There's a young man at our library who says Maggie is his best friend. He actually says this about several of the preschoolers. You can truly see him just light up when kids arrive to play with him in the children's area of the library, which includes a mini kitchen and a puppet stage.
But the young man is in his early 20s (23, I think). He is developmentally on par with a 10 or 11 year old, though. He used to sit in the mall and color in his notebook about Super Mario, but some of the kids made fun of him, so he started walking to the library every day instead. He would sit quietly at the puzzle tables in the children's area of the library, until his friends came by and they could all play. Sometimes it would be a few days without his friends, and he would be sad. Each day he continued to walk to the library around the time they opened, and walk back home when his dad got home from work around 3PM or so. He never ate at the library, because it wasn't allowed. The librarians invited him to eat in the break room with them, but he refused because to his 10 year old mind, rules are rules. No food in the library.

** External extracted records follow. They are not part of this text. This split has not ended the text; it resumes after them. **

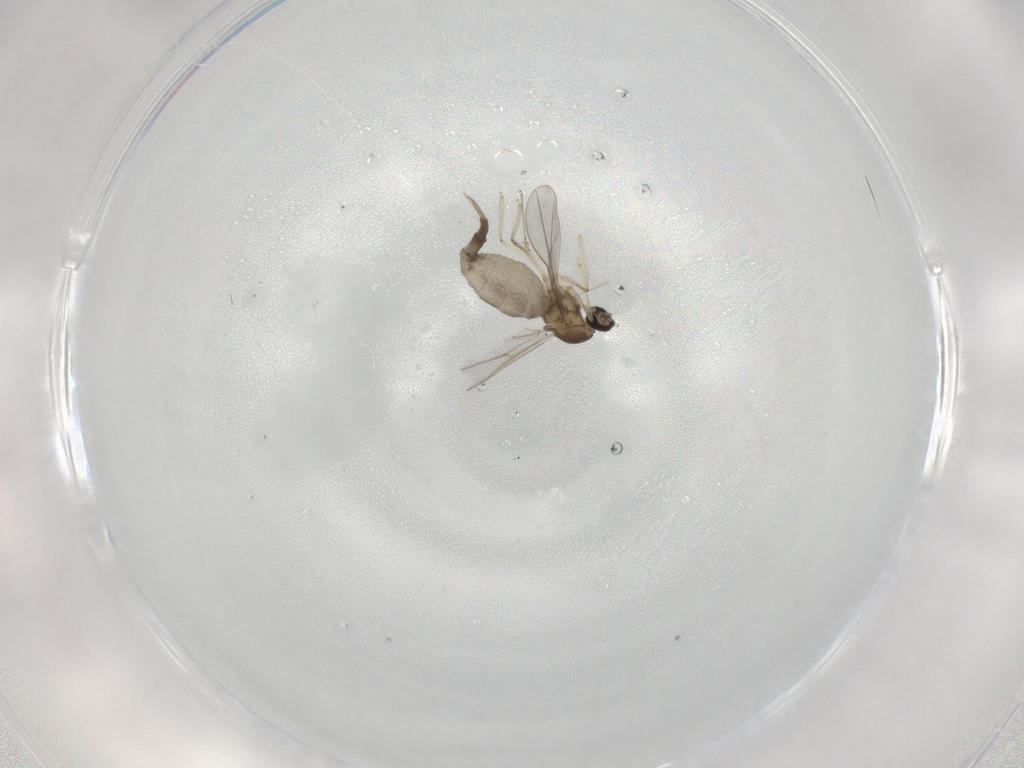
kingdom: Animalia
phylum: Arthropoda
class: Insecta
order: Diptera
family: Cecidomyiidae
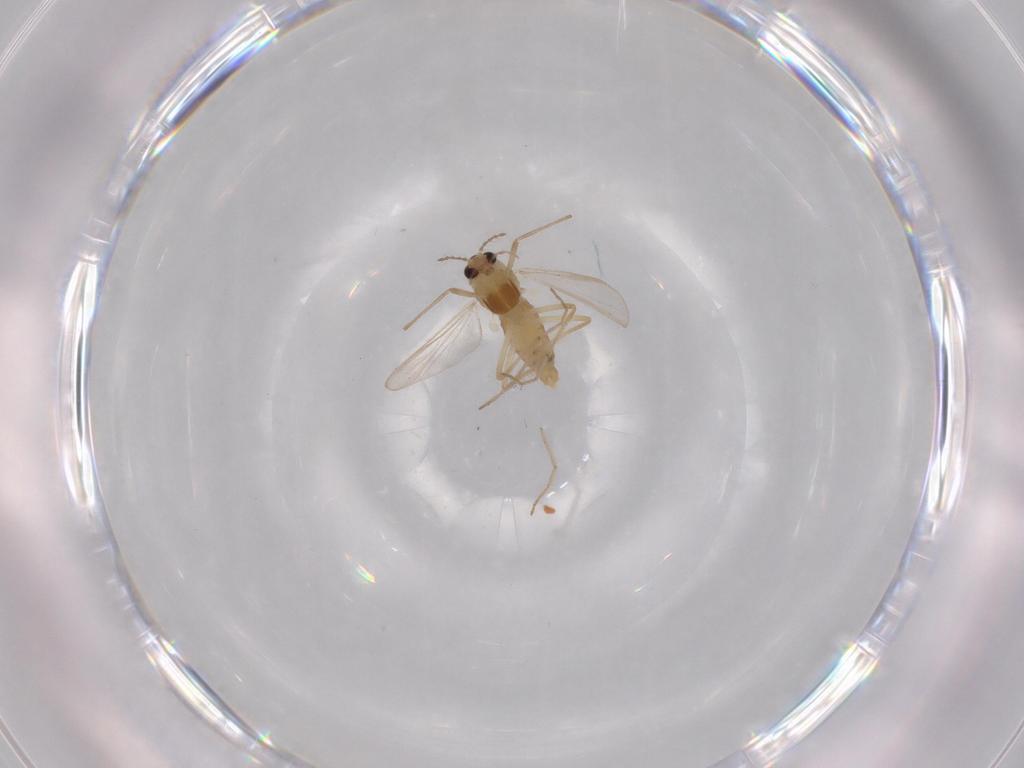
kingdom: Animalia
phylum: Arthropoda
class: Insecta
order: Diptera
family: Chironomidae
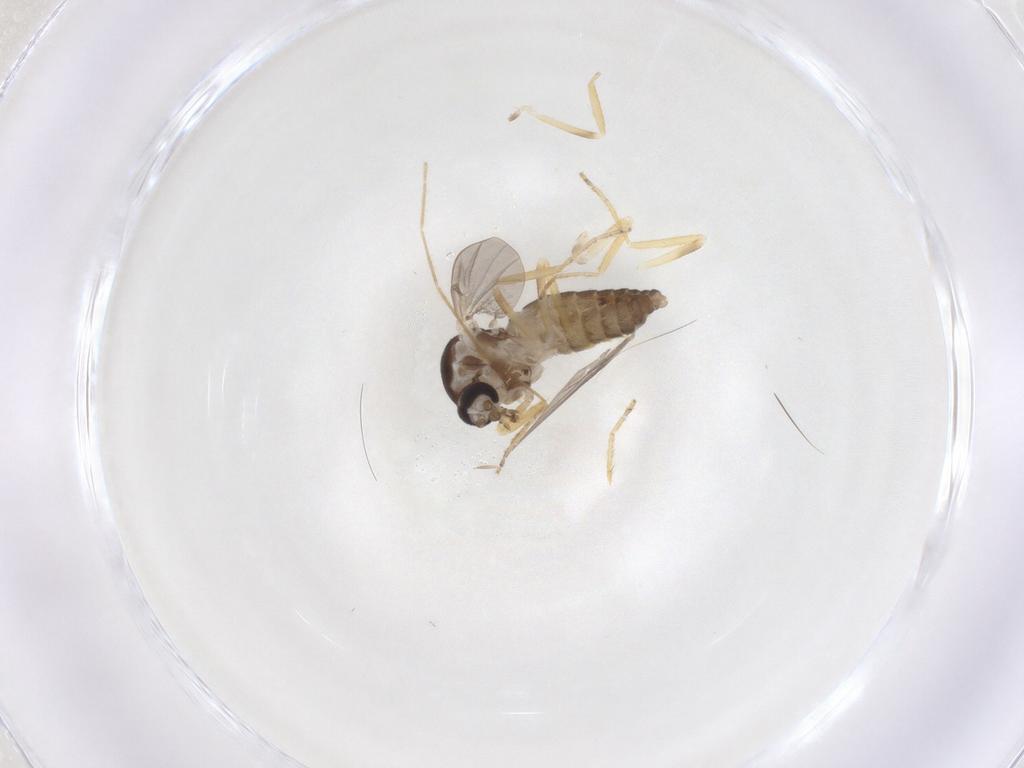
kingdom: Animalia
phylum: Arthropoda
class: Insecta
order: Diptera
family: Ceratopogonidae
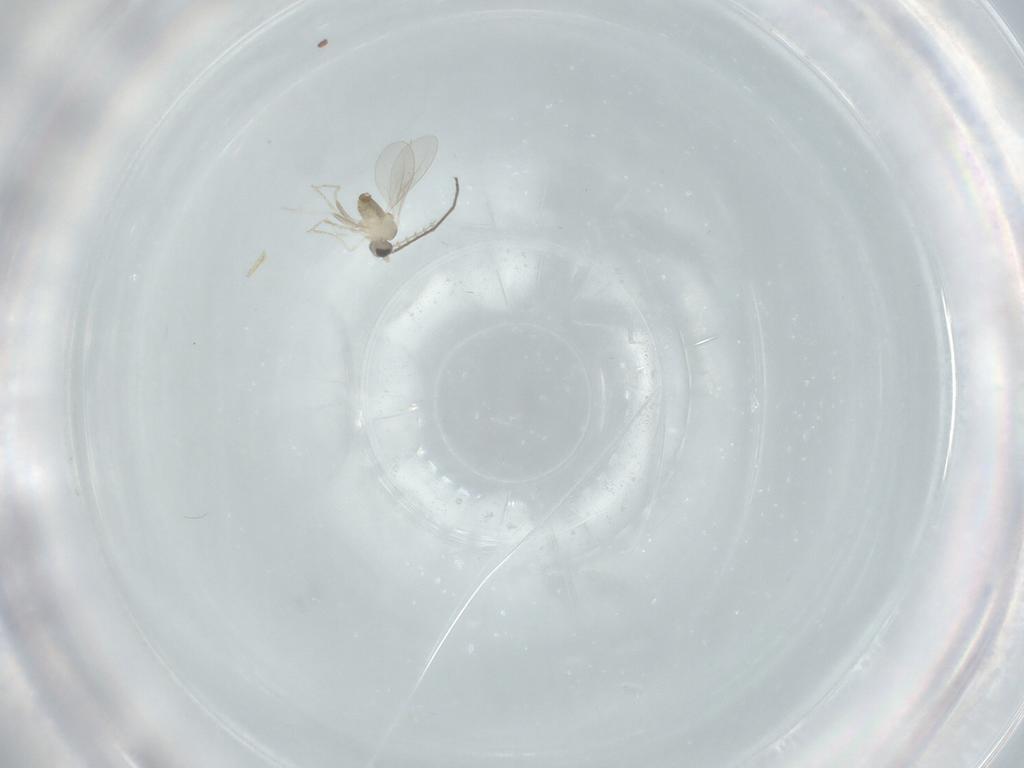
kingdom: Animalia
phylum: Arthropoda
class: Insecta
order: Diptera
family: Cecidomyiidae
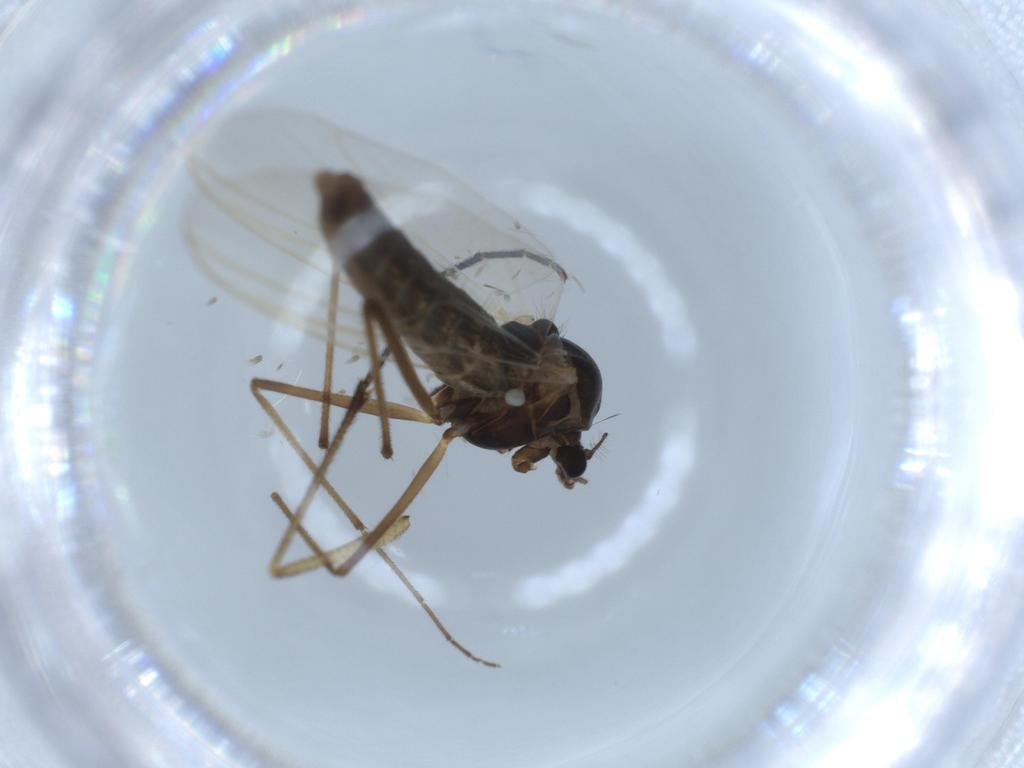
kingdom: Animalia
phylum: Arthropoda
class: Insecta
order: Diptera
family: Chironomidae
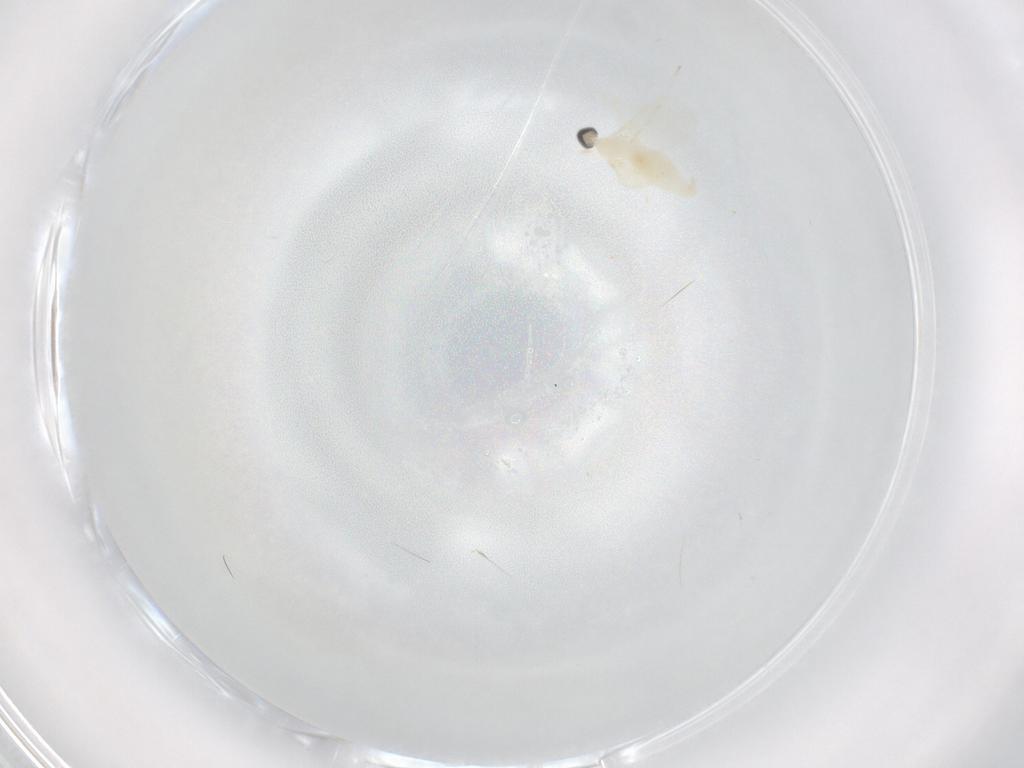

The problem for which I'm seeking possible solutions started around the holidays. The young man has been asked to sit at the other end of the library, down by the research area. He says it's quiet, and he's sad. He's asked the librarians to tell him whenever his friends come in, but of course that's not practical.
I'm not sure exactly why he was asked to move, but I would guess that an adult male playing with preschoolers made some parents uncomfortable. I really wouldn't want people to avoid the library for such a reason.
What other options are there for a special young man like this to spend his days pleasantly, without potentially offending someone else? He's too young for adult day-care type centers, and doesn't have obvious disabilities, which would make him too 'healthy' for a center for special needs people. What else is there for him? If you have any ideas, I'd love to hear them!